Extension d’un élevage porcin : validation d’un arrêté préfectoral délivrant l’autorisation sollicitée

CAA Bordeaux, 4ème chambre, 12 nov. 2025, n° 25BX00432
La cour administrative d’appel de Bordeaux (CAA) juge les moyens de contestation du projet d’extension insuffisamment fondés.
Face au développement du modèle agricole d’élevage intensif, les recours juridiques des associations environnementales notamment contre les autorisations environnementales délivrées par l’autorité administrative se multiplient et les moyens de contestation se diversifient invoquant tant le bien- être animal que les risques environnementaux et de santé publique. Une décision de la cour administrative d’appel de Bordeaux du 12 novembre 2025 illustre la multiplicité des argumentaires soulevés lorsqu’il s’agit de combattre ce mode de production…

En l’espèce, une exploitation agricole à responsabilité limitée (EARL) avait obtenu l’autorisation d’étendre son élevage de porcs naisseurs/engraisseurs (extension des bâtiments d’élevage, de vente et de transit de porcs) ainsi que, parallèlement, sa capacité de traitement d’une unité de méthanisation permettant le traitement de l’ensemble des lisiers produits. Une association environnementale a demandé l’annulation de cette autorisation. Le tribunal administratif de Limoges ayant rejeté sa demande, l’association fait appel.

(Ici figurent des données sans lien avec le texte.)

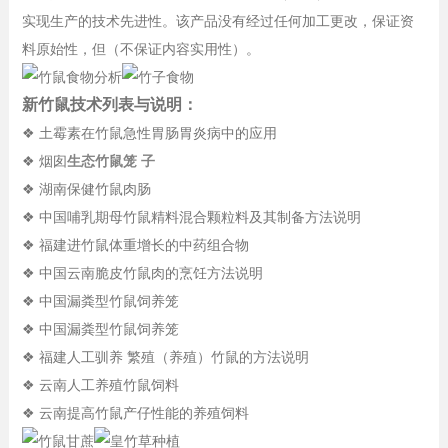
实现生产的技术先进性。该产品没有经过任何加工更改，保证资
料原始性，但（不保证内容实用性）。
新竹鼠技术列表与说明：
❖ 土霉素在竹鼠急性胃肠胃炎病中的应用
❖ 烟囱
生态竹鼠笼 子
❖ 湖南保健竹鼠肉肠
❖ 中国哺乳期母竹鼠精料混合颗粒料及其制备方法说明
❖ 福建进竹鼠体重增长的中药组合物
❖ 中国云南脆皮竹鼠肉的烹饪方法说明
❖ 中国漏粪型竹鼠饲养笼
❖ 中国漏粪型竹鼠饲养笼
❖ 福建人工驯养 繁殖（养殖）竹鼠的方法说明
❖ 云南人工养殖竹鼠饲料
❖ 云南提高竹鼠产仔性能的养殖饲料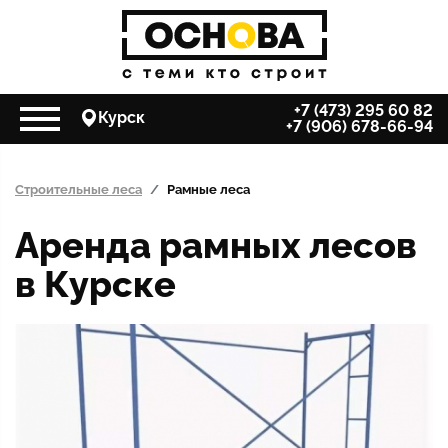
+7 (473) 295 60 82
Курск
+7 (906) 678-66-94
Строительные леса
Рамные леса
Аренда рамных лесов
в Курске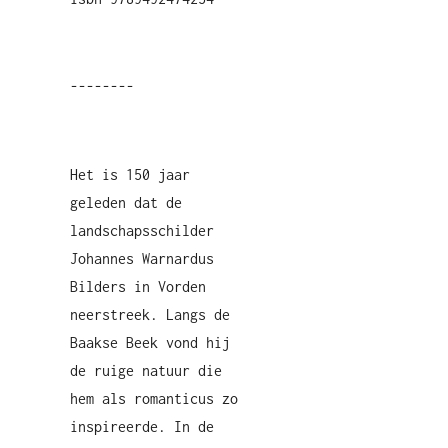
--------
Het is 150 jaar
geleden dat de
landschapsschilder
Johannes Warnardus
Bilders in Vorden
neerstreek. Langs de
Baakse Beek vond hij
de ruige natuur die
hem als romanticus zo
inspireerde. In de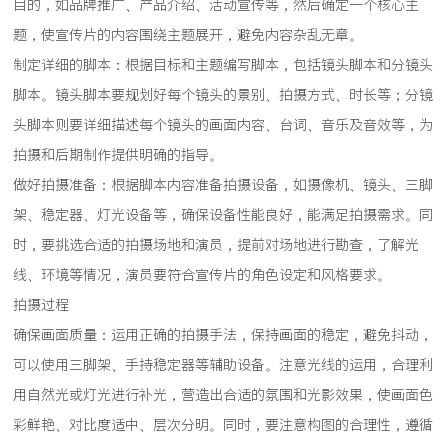
目的，如品牌推广、产品介绍、活动宣传等，然后确定一个核心主
题，使宣传片的内容围绕主题展开，避免内容杂乱无章。
制定详细的脚本：根据目标和主题编写脚本，包括镜头脚本和分镜头
脚本。镜头脚本要规划好每个镜头的景别、拍摄方式、时长等；分镜
头脚本则要详细描述每个镜头的画面内容、台词、音乐及音效等，为
拍摄和后期制作提供明确的指导。
做好拍摄准备：根据脚本内容准备拍摄设备，如摄像机、镜头、三脚
架、稳定器、灯光设备等，确保设备性能良好，能满足拍摄需求。同
时，要挑选合适的拍摄场地和演员，提前对场地进行勘查，了解光
线、环境等情况，演员要符合宣传片的角色设定和风格要求。
拍摄过程
确保画面质量：运用正确的拍摄手法，保持画面的稳定，避免抖动，
可以使用三脚架、手持稳定器等辅助设备。注意光线的运用，合理利
用自然光或灯光进行补光，营造出合适的氛围和光影效果，使画面色
彩鲜艳、对比度适中、层次分明。同时，要注意构图的合理性，遵循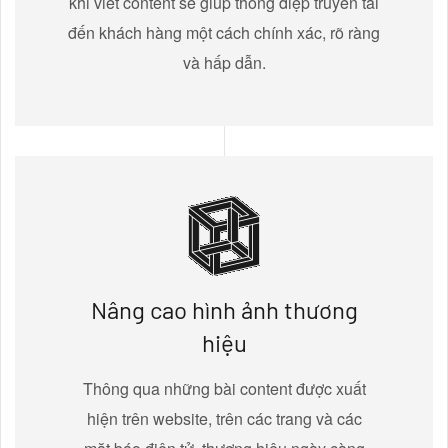
khi viết content sẽ giúp thông điệp truyền tải
đến khách hàng một cách chính xác, rõ ràng
và hấp dẫn.
Nâng cao hình ảnh thương
hiệu
Thông qua những bài content được xuất
hiện trên website, trên các trang và các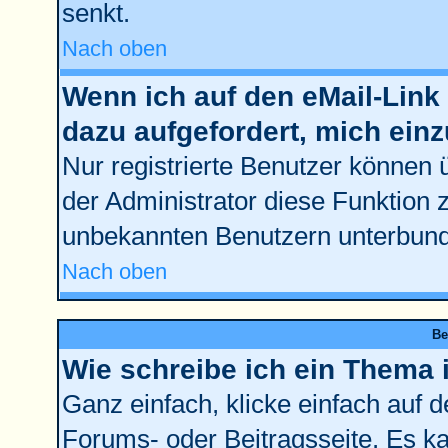
senkt.
Nach oben
Wenn ich auf den eMail-Link 
dazu aufgefordert, mich ein
Nur registrierte Benutzer können 
der Administrator diese Funktion 
unbekannten Benutzern unterbun
Nach oben
Be
Wie schreibe ich ein Thema 
Ganz einfach, klicke einfach auf 
Forums- oder Beitragsseite. Es kan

La cour administrative d’appel de Bordeaux rejette sa requête. Aucun des moyens soulevés n’est, selon elle,  de nature à remettre en cause le bien-fondé de l’autorisation environnementale : les recommandations de la mission régionale d’autorité environnementale (MRAe) relative à la campagne de validation des mesures de réduction des nuisances olfactives ne révèlent pas, à elles seules, l’insuffisance des éléments retenus par l’étude d’impact ; une fois l’extension réalisée une campagne de mesures du niveau sonore doit être effectuée entraînant éventuellement par la suite des mesures de réduction ; l’exploitant dispose de capacités financières suffisamment pertinentes pour couvrir une cessation éventuelle ; les émissions d’ammoniac et de gaz à effet de serre prévus sont en deçà des limites imposées par la réglementation ; enfin, l’installation en litige ne présente pas de risque de dommage grave et irréversible à l’environnement au sens de l’article L. 110-1 du Code de l’environnement.

Certes,  l’autorité administrative aurait pu assortir la délivrance de l’autorisation environnementale de prescriptions de nature à assurer la protection des intérêts mentionnés à l’article L. 511-1 du Code de l’environnement, notamment du bien-être animal, mais ces prescriptions n’ont pas pour objet la protection contre les atteintes portées à l’intérieur des installations à l’intégrité des animaux sans répercussion sur les milieux environnants, par conséquent, l’association ne peut utilement soutenir que l’arrêté litigieux ne contiendrait aucune prescription encadrant la pratique de la caudectomie et le claquage des porcelets.